Possible tax deductions available to college students and graduates
When students are getting ready to file their taxes this season, there are a number of potential deductions available to them that could be a big boon to their finances once tax refunds are delivered. One of the most common deductions available to students and graduates relates to the interest paid on their student loans.
Many students will take part in a loan program that requires they begin paying a small portion of their interest while they are still in school – the Smart Option loan package offered by government-secured backer Sallie Mae, for example, generally gives borrowers a fixed monthly rate, often as low as $25. After graduation, the monthly interest payments tend to increase significantly, in most cases outpacing the portion of the monthly payment that goes to the principal loan payment for the first few years after leaving college.

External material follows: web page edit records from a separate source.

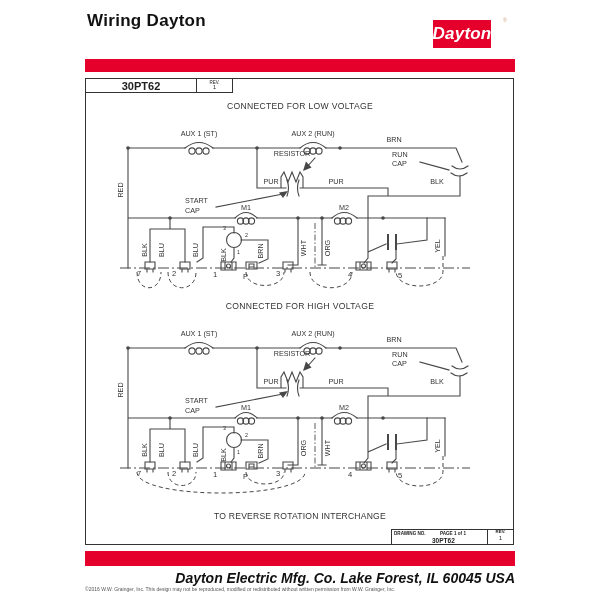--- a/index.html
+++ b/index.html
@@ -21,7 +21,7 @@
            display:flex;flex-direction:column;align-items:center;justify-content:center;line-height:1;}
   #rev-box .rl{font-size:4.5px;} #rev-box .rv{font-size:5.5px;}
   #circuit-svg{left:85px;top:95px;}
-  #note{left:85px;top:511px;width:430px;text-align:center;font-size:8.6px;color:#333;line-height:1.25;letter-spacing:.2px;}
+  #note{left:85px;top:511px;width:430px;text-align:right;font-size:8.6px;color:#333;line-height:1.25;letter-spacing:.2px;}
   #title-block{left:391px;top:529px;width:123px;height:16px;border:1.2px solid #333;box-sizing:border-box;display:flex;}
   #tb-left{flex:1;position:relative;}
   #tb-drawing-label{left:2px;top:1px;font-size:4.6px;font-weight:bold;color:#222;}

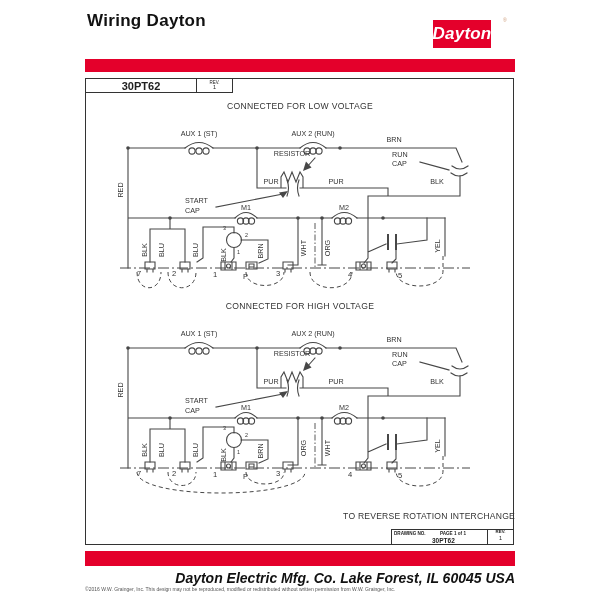--- a/index.html
+++ b/index.html
@@ -29,7 +29,7 @@
   #tb-number{left:40px;top:7px;font-size:6.5px;font-weight:bold;color:#222;}
   #tb-rev{width:26px;border-left:1.2px solid #333;box-sizing:border-box;display:flex;flex-direction:column;align-items:center;line-height:1.1;}
   #tb-rev .rl{font-size:4.4px;font-weight:bold;} #tb-rev .rv{font-size:5.5px;}
-  #company-line{left:85px;top:570px;width:430px;text-align:right;font-size:14px;font-weight:bold;color:#111;font-style:italic;}
+  #company-line{left:85px;top:570px;width:430px;text-align:left;font-size:11px;font-weight:bold;color:#111;}
   #copyright{left:85px;top:586px;width:430px;font-size:5px;color:#555;}
   
   .w{fill:none;stroke:#474747;stroke-width:1.1;stroke-linecap:square;}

The Internal Revenue Service (IRS) offers borrowers who have an individual income of less than $75,000 annually or a joint-income of $155,000 up to $2,500 dollars in tax deductions after filing. For many students in college, or those who have recently graduated, this could result in a profitable refund.
There are other tax deductions that students in specific situations can look into. The American Opportunity Tax Credit, which is an expanded version of the Hope Tax Credit, was first introduced as part of the 2009 federal stimulus package. Eligible borrowers could potentially offset up to $2,500 in tuition, fees and course materials for a given tax year if they have modified adjusted gross incomes below $90,000 for single filers and below $180,000 for joint filers.
Numerous other deductions may also be available to borrowers who have been responsible in addressing student loan repayment.